Consigne écrite a |
D'après le passage sur la prise de parole, à quelle date Danton a-t-il prononcé le discours cité ?

─── Passage proposé

Prendre la parole, c’est toujours un peu prendre le pouvoir. On le voit souvent dans des réunions de travail ou sur les plateaux de télévision : celui qui prend le micro est, celui sur qui se porte l’attention de tous et de chacun. Ce pouvoir s’exerce alors dans un triple sens : il souhaite éclairer l’audience, susciter sa sympathie voire lui faire ressentir des émotions exceptionnelles. C’est pour cela que les traités de rhétorique qui existent depuis Aristote se concentrent sur ces trois volets : le « logos », la force de l’argumentation, « l’ethos » qui concerne la manière d’être de celui qui parle. Enfin le « pathos », c’est-à-dire les émotions que va provoquer la parole de celui qui la prend.
Dans son ouvrage Le pouvoir rhétorique, Clément Viktorovitch consacre une partie de ses efforts à donner des conseils pratiques sur comment transformer cette prise de parole sur les plateaux en prise de pouvoir sur les consciences. Il s’appuie sur une littérature aussi vaste qu’érudite pour montrer que depuis Cicéron les règles sont peu ou prou restées les mêmes. Commencer avec maestria, savoir rétorquer aux arguments de l’adversaire, résumer son propos avec des mots simples. Sans oublier l’importance de bien conclure. On se souvient du grand orateur que fut Danton, dans son discours du 2 Septembre 1792 qu’il concluait ainsi : « Le tocsin qu'on va sonner n'est point un signal d'alarme, c'est la charge sur les ennemis de la patrie. Pour les vaincre, Messieurs, il nous faut de l'audace, encore de l'audace, toujours de l'audace, et la France est sauvée. »
Sous des dehors qui font penser à un surcroît de spontanéité inimitable, il faut dire qu’en fait ces discours sont le fruit d’un long travail de préparation. Il faut choisir les informations mobilisables et surtout préparer en amont. L’auteur d’égrener plusieurs recommandations à destination de ceux qui prennent le pouvoir rhétorique au sérieux. En voici trois :
- La première est d’apprendre à « façonner son texte ». Il faut en effet savoir cadrer son propos à partir d’une idée directrice, une ligne de force, un élément autour duquel tout doit s’articuler.

──────
─── Données de l'exercice

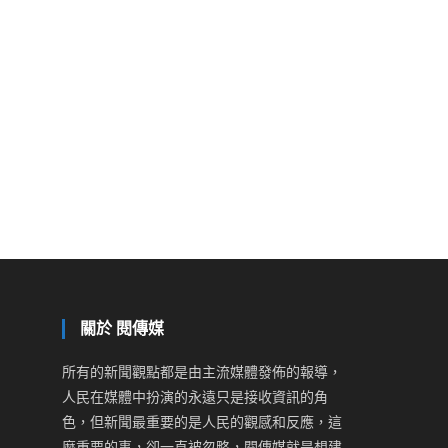
關於 閱傳媒
所有的新聞觀點都是由主流媒體發佈的報導，
人民在媒體中扮演的永遠只是接收資訊的角
色，但新聞最重要的是人民的觀感和反應，這
麼重要的事，卻一直被忽略，閱傳媒就是想建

──────

Consigne écrite b |
Mets en forme toutes les lignes des extraits de données en un tableau Markdown à deux colonnes, « N° » et « Contenu », sans les lignes vides. Laisse les images hors de la réponse.

Résultat attendu a |
Le 2 septembre 1792.

Résultat attendu b |
| N° | Contenu |
|---|---|
| 1 | 關於 閱傳媒 |
| 2 | 所有的新聞觀點都是由主流媒體發佈的報導， |
| 3 | 人民在媒體中扮演的永遠只是接收資訊的角 |
| 4 | 色，但新聞最重要的是人民的觀感和反應，這 |
| 5 | 麼重要的事，卻一直被忽略，閱傳媒就是想建 |